9.1. Libraries, documentation, and NumPy#
Interactive page
This is an interactive book page. Press launch button at the top right side.
NumPy (Numerical Python) is the fundamental package for scientific computing in Python.
But what are Python packages, and why would we want to use NumPy in particular?
9.1.1. Python packages#
Packages are building blocks of programming. Packages consist of reusable pieces of code so that you do not have to program everything from scratch (and, thereby, you don’t have to keep “reinventing the wheel”). Sometimes we refer to published packages as libraries. According to Python packages, there is over 350,000 Python packages (based on data from 2022), and the number keeps growing. This means that there is a lot of code out there for you to reuse!
Why use packages?
Imagine you are working with a vector of numbers and, using Python, you wish to calculate the average of the numbers in your vector. As you can imagine, many people before you have wanted to do the same thing in Python.
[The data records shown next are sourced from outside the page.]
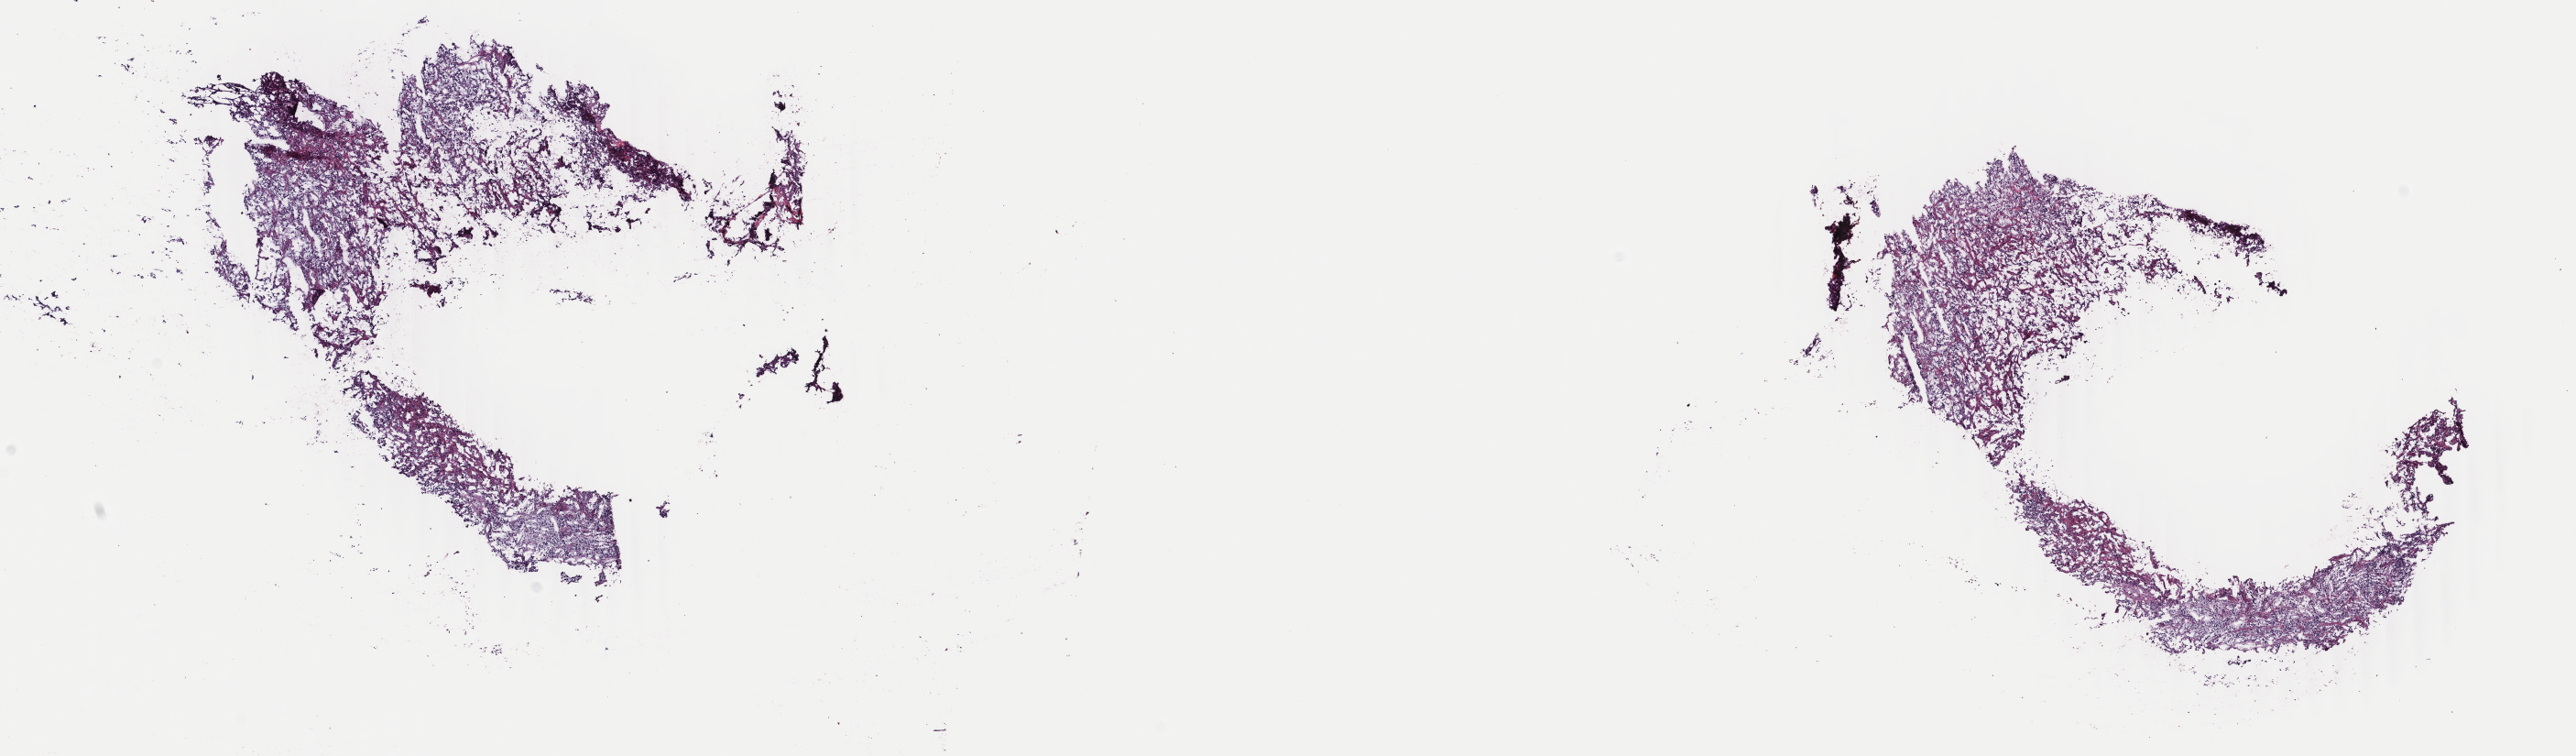
Whole-slide histology image, H&E — shown as a low-resolution overview of the whole scanned area (about 22.4 x 6.6 mm, from a 40x scan), frozen section, primary tumour sample from the connective, subcutaneous and other soft tissues. Male, age 61 years at initial diagnosis. Composition of this section per pathologist review: tumour cells 100%, tumour nuclei 80%, normal cells 0%, stromal cells 0%, necrosis 0%. Infiltration values recorded for this section: lymphocyte infiltration 1%, monocyte infiltration 0%, neutrophil infiltration 0%.
- lymph nodes positive (case pathology): 0 of 1 examined
- histologic diagnosis: Extra-adrenal paraganglioma, NOS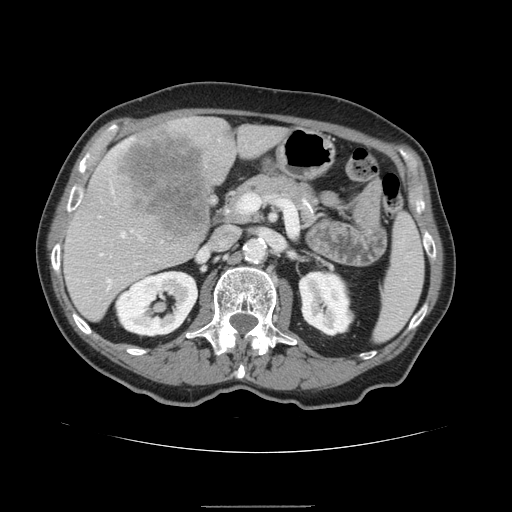
Contrast-enhanced abdominal CT, one axial slice. Slice 77 of 168 in the series (ordered by position). 120 kVp. Intravenous contrast given. Soft-tissue window (W 400 / L 40 HU). 512 × 512 image matrix, field of view 386 × 386 mm. From the clinical record (not read from this slice): patient: male, age 59 years at operation; diagnosis: colorectal cancer liver metastases, imaged before liver resection; multiple liver metastases: no; largest metastasis: 14.5 cm.
Structures marked on this image (outlined manually by an expert reader):
- hepatic veins: bounding box (x1, y1, x2, y2) in pixels: (109, 232, 125, 281)
- liver: (63, 117, 288, 322)
- planned liver remnant (the part of the liver to remain after resection): (64, 125, 287, 322)
- portal vein (with intrahepatic branches): (99, 253, 158, 262)
- liver metastasis: (117, 125, 214, 242)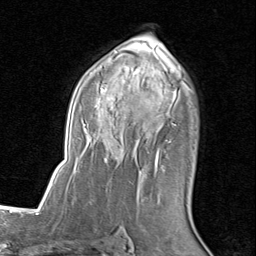
Breast MRI (dynamic contrast-enhanced), one axial slice. Position 51 of 80 along the scan axis. Cropped to one breast. Dynamic contrast-enhanced series, time point 2 of 8 at this slice position (early post-contrast). 1.5 T. TE 1.7 ms, TR 4.5 ms. 2 mm slice thickness. 256 × 256 image matrix, field of view 180 × 180 mm. Female patient.
Annotated regions visible in this slice (semi-automatically segmented with operator editing):
- enhancing-tissue mask used for the functional tumour volume (all voxels passing the contrast-enhancement thresholds inside the analysis volume; usually the tumour): bounding box (x1, y1, x2, y2) in pixels: (75, 51, 193, 200)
To prevent programmers from reinventing the same pieces of code time and again, there are Python packages available, each containing pre-made code (such as code for calculating an average). Another good reason to use packages is computational efficiency - the code from the packages often runs much faster than the code you would write yourself (due to some Python features). More on this in a later section on vectorization.
Useful packages
Python packages often focus on a specific problem or domain. Sometimes several libraries offer options that will result in the same outcome, e.g., you can make an xy scatter plot with more than one library.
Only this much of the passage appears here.